Se baja entonces el fuego y se añade la harina de almorta, que se va friendo lentamente y sin dejar de remover hasta que adquiera un color tostado. Es entonces cuando se añade el agua y la sal al gusto. Si se desea añadir hígado, cocido y picado previamente, ahora es el momento.
El truco para que salgan bien consiste en darles continuamente vueltas para que no se peguen ni aparezcan grumos, con una cuchara de madera y teniendo la sartén bien sujeta por el mango, de ahí la célebre frase.
Cuando rompen a hervir se les añade la alcaravea, el comino y el clavo al gusto y se sigue removiendo. Si se quedan secas se añade un poco de agua. Han de quedar como un puré espeso.
El tiempo de cocción lo marcan el aceite y la grasa. Ha de ir subiendo hasta aflorar en la superficie. Sólo entonces las gachas conseguirán tener el sabor suave característico.
Entonces se le añaden los torreznos de tocino, si se ha puesto algo de chorizo, o los níscalos, y se deja cocer un poco más, sin dejar de remover.
Forma de servirlas: 
Los platos, sobran. Se toman directamente de la sartén, de forma que la sensación grupal aumenta al tiempo que se mantiene mejor el calor de la comida. Podríamos departir ahora sobre el impacto del exceso de higiene en el crecimiento de las alergias y otras reacciones exageradas, pero no es el lugar. Se comen así por tradición. Y si vamos a empezar a ponernos finos, mejor nos vamos al restaurante de abajo. 
Si todavía tonteamos con la finura, podemos comerlas con cuchara, pero lo auténtico es usar las rebanadas de pan tostado –o frito, si hay lo que tiene que haber– que utilizaremos para mojar. Como colofón, y con pan blando, se abarre la sartén hasta dejarla como una patena. Es un final cariñoso y, al que le toque fregar, nos lo agradecerá.

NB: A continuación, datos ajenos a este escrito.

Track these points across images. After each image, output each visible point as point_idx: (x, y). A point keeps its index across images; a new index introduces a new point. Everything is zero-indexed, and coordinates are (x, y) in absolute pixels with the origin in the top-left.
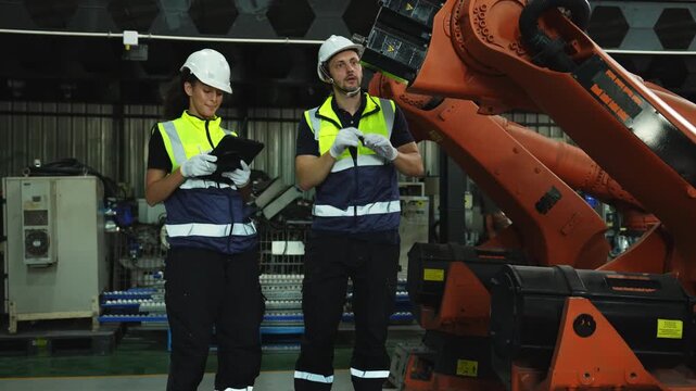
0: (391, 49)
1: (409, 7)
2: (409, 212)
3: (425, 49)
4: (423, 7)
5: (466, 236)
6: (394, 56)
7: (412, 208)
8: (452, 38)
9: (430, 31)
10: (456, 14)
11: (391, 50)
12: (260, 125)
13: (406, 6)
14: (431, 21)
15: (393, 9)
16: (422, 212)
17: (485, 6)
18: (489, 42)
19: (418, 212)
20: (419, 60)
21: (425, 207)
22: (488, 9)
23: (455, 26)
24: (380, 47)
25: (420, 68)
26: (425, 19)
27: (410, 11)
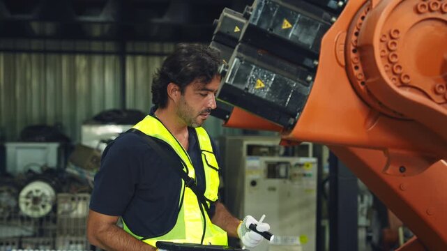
0: (260, 84)
1: (286, 24)
2: (295, 175)
3: (308, 84)
4: (305, 24)
5: (359, 199)
6: (264, 95)
7: (298, 171)
8: (347, 68)
9: (317, 57)
10: (354, 38)
11: (260, 86)
12: (139, 59)
13: (281, 22)
14: (317, 43)
15: (264, 26)
16: (310, 175)
17: (397, 31)
18: (403, 85)
19: (305, 175)
20: (300, 100)
21: (313, 170)
22: (401, 35)
23: (353, 55)
24: (245, 81)
25: (301, 111)
26: (308, 41)
27: (288, 30)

Una aclaración final, innecesaria, pero que me apetece hacer: Habrá un momento en que publicar recetas como esta será considerado, por lo menos, peligroso, y en el peor de los casos, delictivo. Vegetarianos radicales, ecologistas fundamentalistas, dietistas y aficionados a las teorías de la conspiración, por poner algunos ejemplos de la nueva y poliédrica Inquisición, serán los actores del ministerio fiscal. Nos acusarán de violar los derechos de los animales, de propiciar el calentamiento global o, directamente, de atentar contra la salud. Algunos conspiracionistas afirmarán que formamos parte de una sutil propaganda para eliminar pensionistas en un medio económico depauperado; y otros, en el sentido contrario, de ser un nuevo recurso de la industria farmacéutica para mejorar dividendos a costa del déficit público. Etc.
Consciente de todas estas malas interpretaciones posibles –y que conste que no soy un paranoico– declaro que mi interés en estos momentos es simplemente de trabajo etnográfico y cura de añoranzas personales. Así que he aprovechado para publicitar la receta, antes de que nos invada aún más el Gran Hermano. Y si alguien se toma en broma lo anterior, lo celebro, pero que se lo plantee... o que espere unos años. A ser posible, echándose unas gachas entre pecho y espalda cada invierno.